Tarefas a cumprir ▸
[A] Reescreva de forma mais curta, ou em tópicos, o parágrafo do trecho selecionado que começa com "A aprovação do marco civil da internet", mantendo os fatos principais.
[B] Diga se cada afirmação concorda com o trecho selecionado, respondendo sim ou não e citando literalmente as palavras do trecho que decidem: (i) Fachin concentrou sua fala na liberdade de expressão; (ii) a lei havia sido aprovada pelo Congresso Nacional há menos de um mês; (iii) pelos artigos 18 e 19, os provedores respondem em qualquer caso pelo conteúdo gerado por terceiros.

Trecho selecionado ▸
────────

Juristas fazem uma avaliação dos pontos positivos e negativos do Marco Civil da Internet

A OAB Paraná promoveu nesta semana um ciclo de palestras sobre a Lei 12.965, o Marco Civil da Internet, aprovado há menos de um mês pelo Congresso Nacional. Convidados para falar sobre o tema, o advogado paulista Renato Ópice Blum e os juristas paranaenses Luiz Edson Fachin e Rodrigo Xavier Leonardo fizeram uma análise da primeira lei que regula o uso da internet no Brasil. Ópice Blum, uma das principais autoridades no assunto, abordou os aspectos técnicos e práticos da legislação, enquanto Fachin apresentou uma análise constitucional e Xavier Leonardo se concentrou na questão da liberdade de expressão.

A aprovação do marco civil da internet foi festejada como sendo resultado da participação popular e um modelo de regulação a ser copiado por outros países, apresentando-se como uma espécie de Constituição para internautas e provedores, com princípios, fundamentos, direitos e deveres. Apesar disso, o texto é passível de críticas e um dos pontos criticados pelos especialistas convidados foi o da responsabilidade dos provedores de conexão por danos decorrentes de conteúdo gerado por terceiros. Em seus artigos 18 e 19, a lei diz que os provedores não são civilmente responsáveis. Só serão responsabilizados se não respeitarem ordem judicial específica para tornar o conteúdo indisponível.

────────

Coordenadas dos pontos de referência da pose
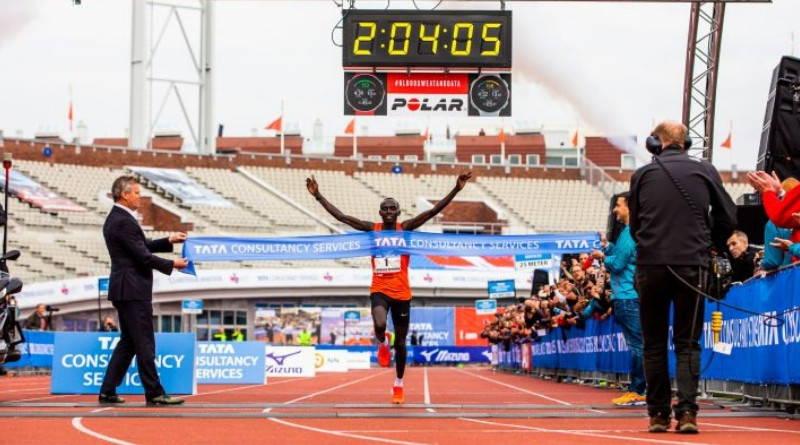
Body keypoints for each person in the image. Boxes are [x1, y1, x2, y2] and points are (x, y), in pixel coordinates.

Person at [306, 170, 472, 404]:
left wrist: (456, 188)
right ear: (380, 213)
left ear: (398, 212)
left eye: (392, 208)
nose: (388, 212)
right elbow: (342, 217)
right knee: (380, 325)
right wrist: (318, 196)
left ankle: (398, 384)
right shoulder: (372, 229)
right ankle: (383, 343)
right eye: (384, 209)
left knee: (401, 344)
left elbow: (433, 211)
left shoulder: (406, 228)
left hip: (402, 293)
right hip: (380, 289)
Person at [629, 121, 736, 434]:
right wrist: (710, 244)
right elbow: (729, 217)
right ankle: (687, 412)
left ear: (655, 142)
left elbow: (634, 227)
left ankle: (658, 415)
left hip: (651, 265)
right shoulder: (705, 170)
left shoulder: (643, 174)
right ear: (685, 142)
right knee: (688, 343)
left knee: (653, 343)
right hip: (692, 264)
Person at [98, 175, 188, 406]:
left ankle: (107, 391)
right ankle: (154, 392)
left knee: (128, 343)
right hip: (133, 290)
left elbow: (142, 245)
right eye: (137, 193)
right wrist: (173, 264)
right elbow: (143, 256)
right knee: (145, 342)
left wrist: (169, 240)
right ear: (124, 194)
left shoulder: (118, 218)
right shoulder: (123, 221)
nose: (140, 197)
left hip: (125, 289)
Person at [592, 192, 646, 406]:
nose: (615, 210)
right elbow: (623, 256)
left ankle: (638, 390)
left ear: (629, 208)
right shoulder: (630, 232)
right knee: (638, 344)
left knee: (637, 345)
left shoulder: (629, 232)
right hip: (630, 295)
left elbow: (617, 264)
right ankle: (639, 388)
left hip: (627, 295)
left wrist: (602, 257)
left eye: (619, 205)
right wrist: (607, 247)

────────

Respostas por tarefa ▸
[A]
- A aprovação do Marco Civil da Internet foi celebrada como fruto da participação popular e como modelo de regulação para outros países, uma espécie de Constituição para internautas e provedores.
- Os especialistas convidados criticaram a responsabilidade dos provedores de conexão por danos causados por conteúdo de terceiros.
- Segundo os artigos 18 e 19, os provedores não respondem civilmente por esse conteúdo, salvo se descumprirem ordem judicial específica para torná-lo indisponível.

[B]
(i) Não: "Fachin apresentou uma análise constitucional e Xavier Leonardo se concentrou na questão da liberdade de expressão".
(ii) Sim: "aprovado há menos de um mês pelo Congresso Nacional".
(iii) Não: "Só serão responsabilizados se não respeitarem ordem judicial específica para tornar o conteúdo indisponível."